§ **Exercise description**: All lines from the one containing "1,040 | 3,590 |" down to the one containing "glabrum | 50 | 6 |", both ends included, are to be given again exactly; omit the rest of the listing below.
□ □ □ □ □
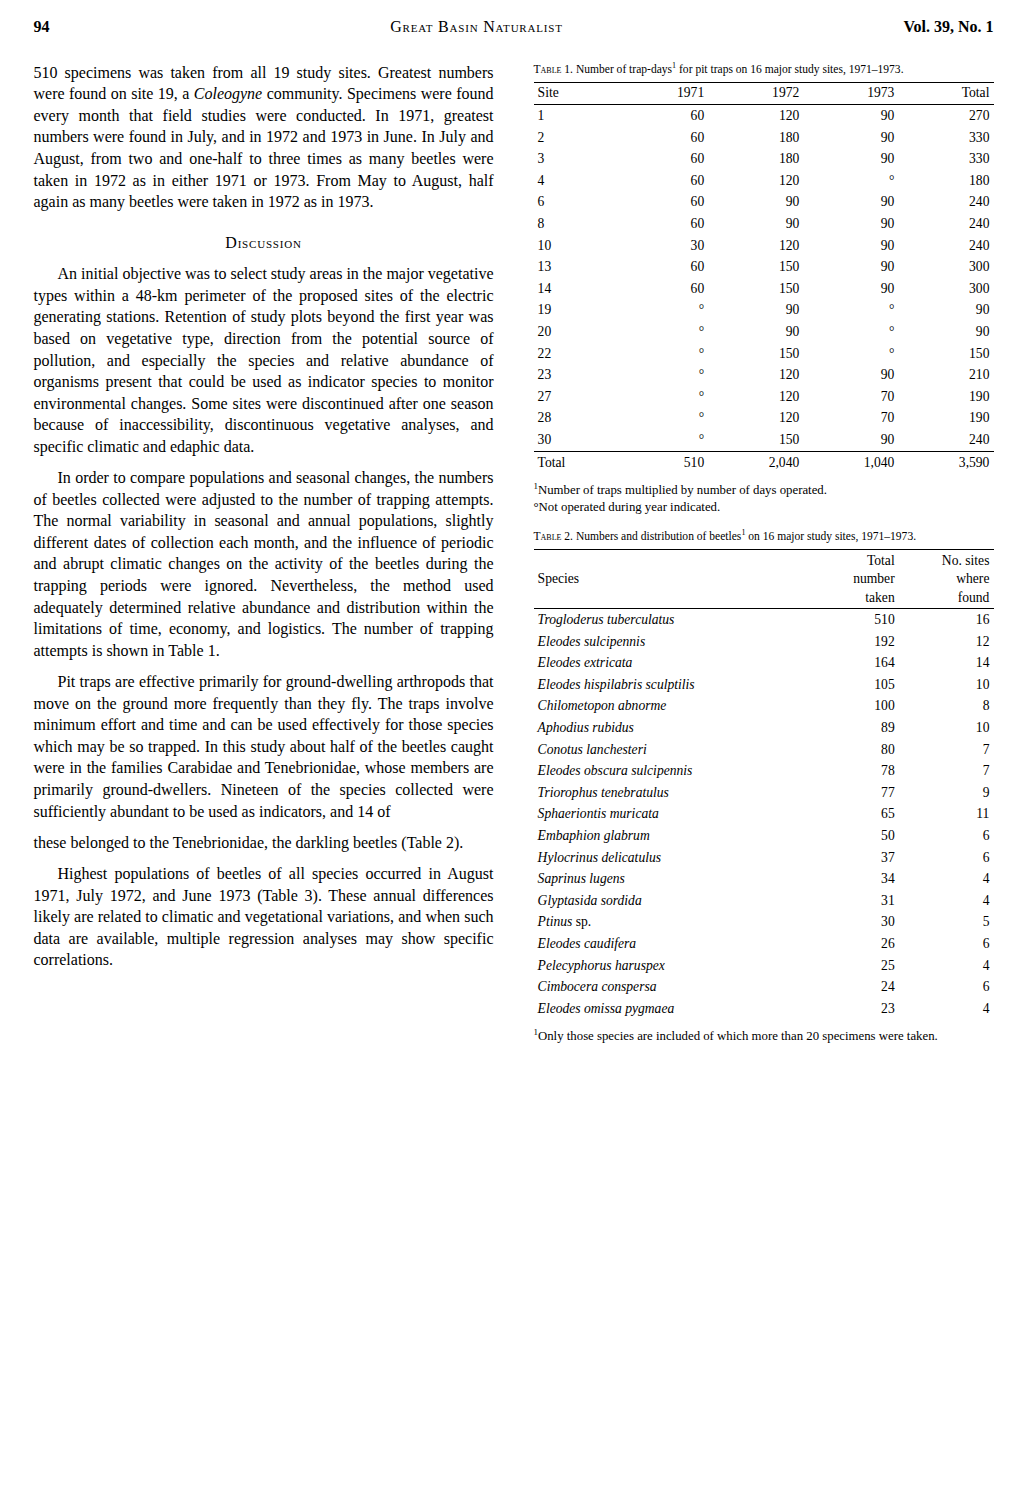94 Great Basin Naturalist Vol. 39, No. 1
510 specimens was taken from all 19 study sites. Greatest numbers were found on site 19, a Coleogyne community. Specimens were found every month that field studies were conducted. In 1971, greatest numbers were found in July, and in 1972 and 1973 in June. In July and August, from two and one-half to three times as many beetles were taken in 1972 as in either 1971 or 1973. From May to August, half again as many beetles were taken in 1972 as in 1973.
Discussion
An initial objective was to select study areas in the major vegetative types within a 48-km perimeter of the proposed sites of the electric generating stations. Retention of study plots beyond the first year was based on vegetative type, direction from the potential source of pollution, and especially the species and relative abundance of organisms present that could be used as indicator species to monitor environmental changes. Some sites were discontinued after one season because of inaccessibility, discontinuous vegetative analyses, and specific climatic and edaphic data.
In order to compare populations and seasonal changes, the numbers of beetles collected were adjusted to the number of trapping attempts. The normal variability in seasonal and annual populations, slightly different dates of collection each month, and the influence of periodic and abrupt climatic changes on the activity of the beetles during the trapping periods were ignored. Nevertheless, the method used adequately determined relative abundance and distribution within the limitations of time, economy, and logistics. The number of trapping attempts is shown in Table 1.
Pit traps are effective primarily for ground-dwelling arthropods that move on the ground more frequently than they fly. The traps involve minimum effort and time and can be used effectively for those species which may be so trapped. In this study about half of the beetles caught were in the families Carabidae and Tenebrionidae, whose members are primarily ground-dwellers. Nineteen of the species collected were sufficiently abundant to be used as indicators, and 14 of
these belonged to the Tenebrionidae, the darkling beetles (Table 2).
Highest populations of beetles of all species occurred in August 1971, July 1972, and June 1973 (Table 3). These annual differences likely are related to climatic and vegetational variations, and when such data are available, multiple regression analyses may show specific correlations.
Table 1. Number of trap-days 1 for pit traps on 16 major study sites, 1971–1973.
| Site | 1971 | 1972 | 1973 | Total |
| --- | --- | --- | --- | --- |
| 1 | 60 | 120 | 90 | 270 |
| 2 | 60 | 180 | 90 | 330 |
| 3 | 60 | 180 | 90 | 330 |
| 4 | 60 | 120 | ° | 180 |
| 6 | 60 | 90 | 90 | 240 |
| 8 | 60 | 90 | 90 | 240 |
| 10 | 30 | 120 | 90 | 240 |
| 13 | 60 | 150 | 90 | 300 |
| 14 | 60 | 150 | 90 | 300 |
| 19 | ° | 90 | ° | 90 |
| 20 | ° | 90 | ° | 90 |
| 22 | ° | 150 | ° | 150 |
| 23 | ° | 120 | 90 | 210 |
| 27 | ° | 120 | 70 | 190 |
| 28 | ° | 120 | 70 | 190 |
| 30 | ° | 150 | 90 | 240 |
| Total | 510 | 2,040 | 1,040 | 3,590 |
1Number of traps multiplied by number of days operated.
°Not operated during year indicated.
Table 2. Numbers and distribution of beetles 1 on 16 major study sites, 1971–1973.
| Species | Total number taken | No. sites where found |
| --- | --- | --- |
| Trogloderus tuberculatus | 510 | 16 |
| Eleodes sulcipennis | 192 | 12 |
| Eleodes extricata | 164 | 14 |
| Eleodes hispilabris sculptilis | 105 | 10 |
| Chilometopon abnorme | 100 | 8 |
| Aphodius rubidus | 89 | 10 |
| Conotus lanchesteri | 80 | 7 |
| Eleodes obscura sulcipennis | 78 | 7 |
| Triorophus tenebratulus | 77 | 9 |
| Sphaeriontis muricata | 65 | 11 |
| Embaphion glabrum | 50 | 6 |
| Hylocrinus delicatulus | 37 | 6 |
| Saprinus lugens | 34 | 4 |
| Glyptasida sordida | 31 | 4 |
| Ptinus sp. | 30 | 5 |
| Eleodes caudifera | 26 | 6 |
| Pelecyphorus haruspex | 25 | 4 |
| Cimbocera conspersa | 24 | 6 |
| Eleodes omissa pygmaea | 23 | 4 |
1Only those species are included of which more than 20 specimens were taken.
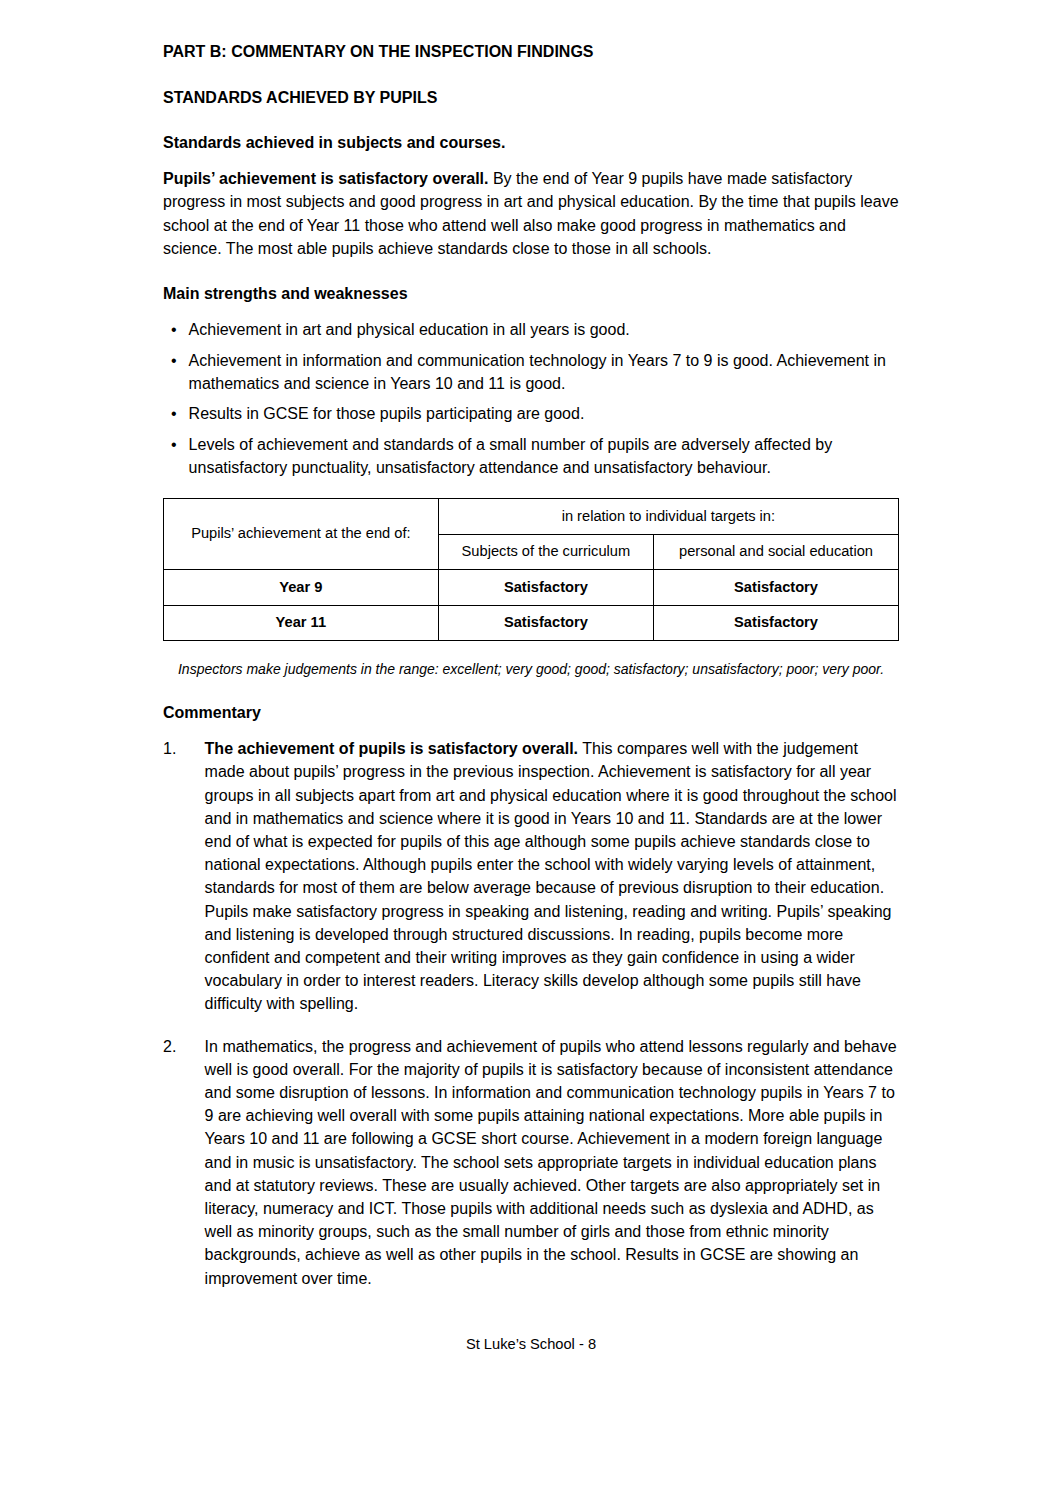PART B: COMMENTARY ON THE INSPECTION FINDINGS
STANDARDS ACHIEVED BY PUPILS
Standards achieved in subjects and courses.
Pupils’ achievement is satisfactory overall. By the end of Year 9 pupils have made satisfactory progress in most subjects and good progress in art and physical education. By the time that pupils leave school at the end of Year 11 those who attend well also make good progress in mathematics and science. The most able pupils achieve standards close to those in all schools.
Main strengths and weaknesses
Achievement in art and physical education in all years is good.
Achievement in information and communication technology in Years 7 to 9 is good. Achievement in mathematics and science in Years 10 and 11 is good.
Results in GCSE for those pupils participating are good.
Levels of achievement and standards of a small number of pupils are adversely affected by unsatisfactory punctuality, unsatisfactory attendance and unsatisfactory behaviour.
| Pupils’ achievement at the end of: | in relation to individual targets in: |
| Subjects of the curriculum | personal and social education |
| Year 9 | Satisfactory | Satisfactory |
| Year 11 | Satisfactory | Satisfactory |
Inspectors make judgements in the range: excellent; very good; good; satisfactory; unsatisfactory; poor; very poor.
Commentary
The achievement of pupils is satisfactory overall. This compares well with the judgement made about pupils’ progress in the previous inspection. Achievement is satisfactory for all year groups in all subjects apart from art and physical education where it is good throughout the school and in mathematics and science where it is good in Years 10 and 11. Standards are at the lower end of what is expected for pupils of this age although some pupils achieve standards close to national expectations. Although pupils enter the school with widely varying levels of attainment, standards for most of them are below average because of previous disruption to their education. Pupils make satisfactory progress in speaking and listening, reading and writing. Pupils’ speaking and listening is developed through structured discussions. In reading, pupils become more confident and competent and their writing improves as they gain confidence in using a wider vocabulary in order to interest readers. Literacy skills develop although some pupils still have difficulty with spelling.
In mathematics, the progress and achievement of pupils who attend lessons regularly and behave well is good overall. For the majority of pupils it is satisfactory because of inconsistent attendance and some disruption of lessons. In information and communication technology pupils in Years 7 to 9 are achieving well overall with some pupils attaining national expectations. More able pupils in Years 10 and 11 are following a GCSE short course. Achievement in a modern foreign language and in music is unsatisfactory. The school sets appropriate targets in individual education plans and at statutory reviews. These are usually achieved. Other targets are also appropriately set in literacy, numeracy and ICT. Those pupils with additional needs such as dyslexia and ADHD, as well as minority groups, such as the small number of girls and those from ethnic minority backgrounds, achieve as well as other pupils in the school. Results in GCSE are showing an improvement over time.
St Luke’s School - 8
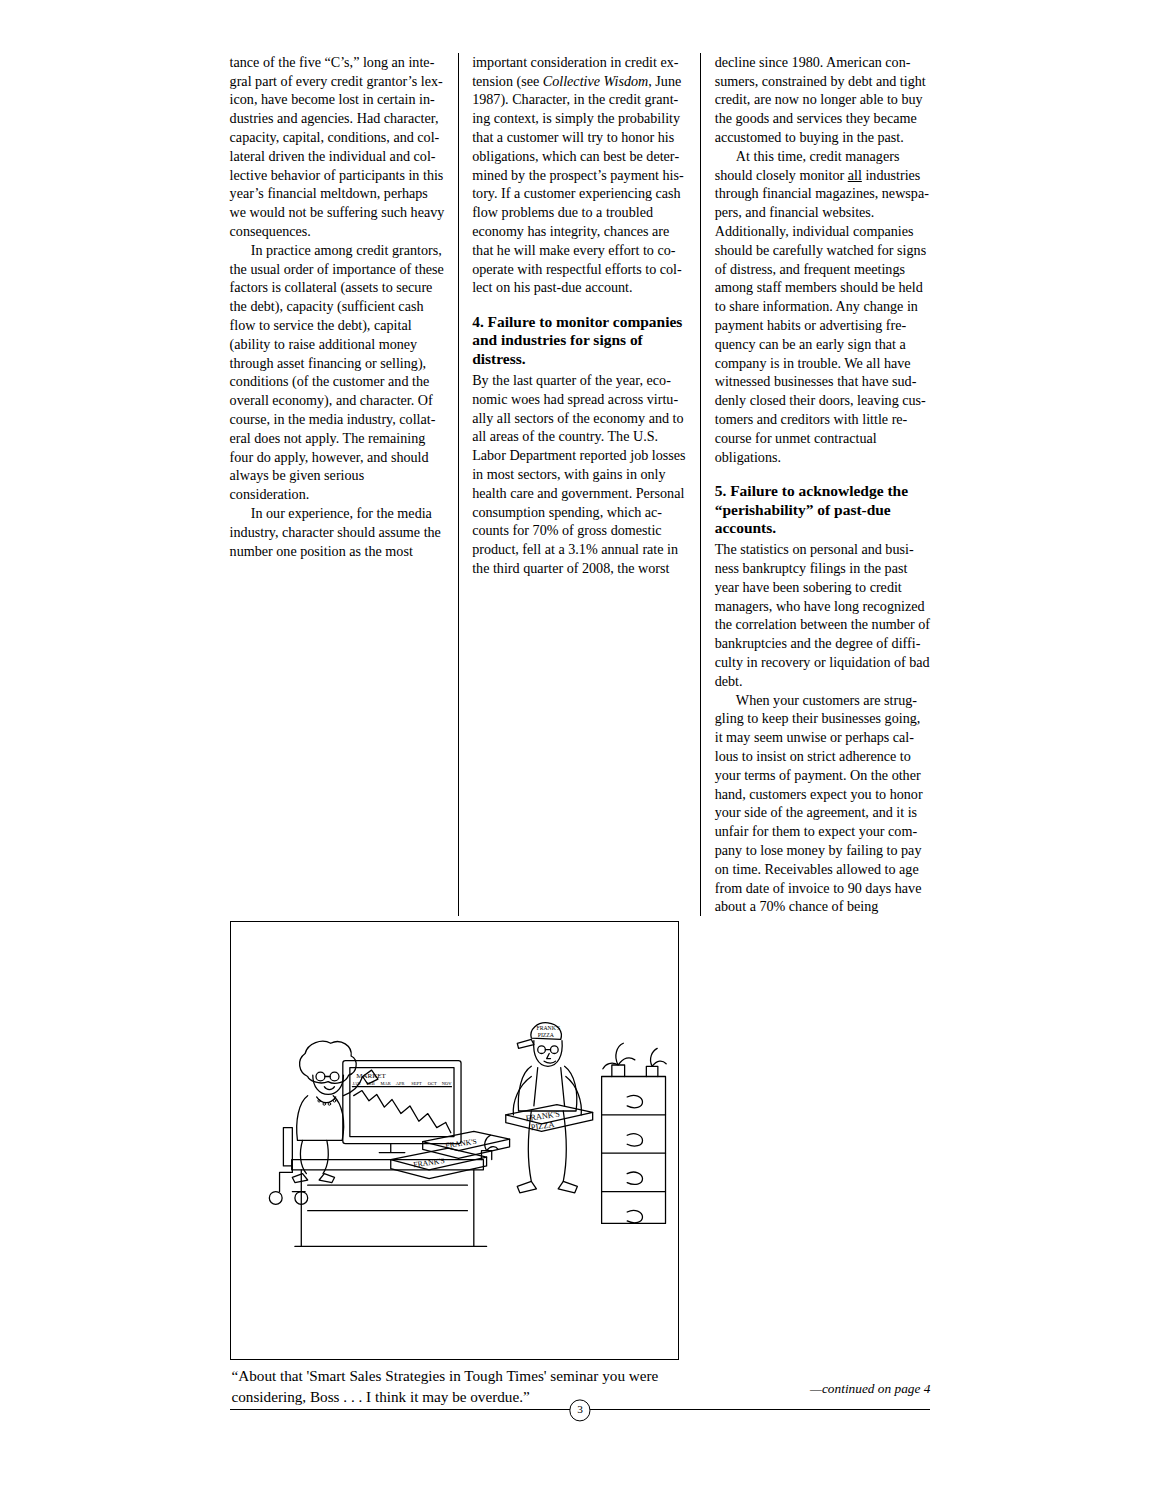tance of the five “C’s,” long an integral part of every credit grantor’s lexicon, have become lost in certain industries and agencies. Had character, capacity, capital, conditions, and collateral driven the individual and collective behavior of participants in this year’s financial meltdown, perhaps we would not be suffering such heavy consequences.
In practice among credit grantors, the usual order of importance of these factors is collateral (assets to secure the debt), capacity (sufficient cash flow to service the debt), capital (ability to raise additional money through asset financing or selling), conditions (of the customer and the overall economy), and character. Of course, in the media industry, collateral does not apply. The remaining four do apply, however, and should always be given serious consideration.
In our experience, for the media industry, character should assume the number one position as the most
important consideration in credit extension (see Collective Wisdom, June 1987). Character, in the credit granting context, is simply the probability that a customer will try to honor his obligations, which can best be determined by the prospect’s payment history. If a customer experiencing cash flow problems due to a troubled economy has integrity, chances are that he will make every effort to cooperate with respectful efforts to collect on his past-due account.
4. Failure to monitor companies and industries for signs of distress.
By the last quarter of the year, economic woes had spread across virtually all sectors of the economy and to all areas of the country. The U.S. Labor Department reported job losses in most sectors, with gains in only health care and government. Personal consumption spending, which accounts for 70% of gross domestic product, fell at a 3.1% annual rate in the third quarter of 2008, the worst
decline since 1980. American consumers, constrained by debt and tight credit, are now no longer able to buy the goods and services they became accustomed to buying in the past.
At this time, credit managers should closely monitor all industries through financial magazines, newspapers, and financial websites. Additionally, individual companies should be carefully watched for signs of distress, and frequent meetings among staff members should be held to share information. Any change in payment habits or advertising frequency can be an early sign that a company is in trouble. We all have witnessed businesses that have suddenly closed their doors, leaving customers and creditors with little recourse for unmet contractual obligations.
5. Failure to acknowledge the “perishability” of past-due accounts.
The statistics on personal and business bankruptcy filings in the past year have been sobering to credit managers, who have long recognized the correlation between the number of bankruptcies and the degree of difficulty in recovery or liquidation of bad debt.
When your customers are struggling to keep their businesses going, it may seem unwise or perhaps callous to insist on strict adherence to your terms of payment. On the other hand, customers expect you to honor your side of the agreement, and it is unfair for them to expect your company to lose money by failing to pay on time. Receivables allowed to age from date of invoice to 90 days have about a 70% chance of being
MARKET JAN FEB MAR APR SEPT OCT NOV FRANK'S FRANK'S FRANK'S PIZZA FRANK'S PIZZA
“About that 'Smart Sales Strategies in Tough Times' seminar you were considering, Boss . . . I think it may be overdue.”
—continued on page 4
3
□ □ □ □ □
§ **Result for this task**:
| Total | 510 | 2,040 | 1,040 | 3,590 |
1Number of traps multiplied by number of days operated.
°Not operated during year indicated.
Table 2. Numbers and distribution of beetles 1 on 16 major study sites, 1971–1973.
| Species | Total number taken | No. sites where found |
| --- | --- | --- |
| Trogloderus tuberculatus | 510 | 16 |
| Eleodes sulcipennis | 192 | 12 |
| Eleodes extricata | 164 | 14 |
| Eleodes hispilabris sculptilis | 105 | 10 |
| Chilometopon abnorme | 100 | 8 |
| Aphodius rubidus | 89 | 10 |
| Conotus lanchesteri | 80 | 7 |
| Eleodes obscura sulcipennis | 78 | 7 |
| Triorophus tenebratulus | 77 | 9 |
| Sphaeriontis muricata | 65 | 11 |
| Embaphion glabrum | 50 | 6 |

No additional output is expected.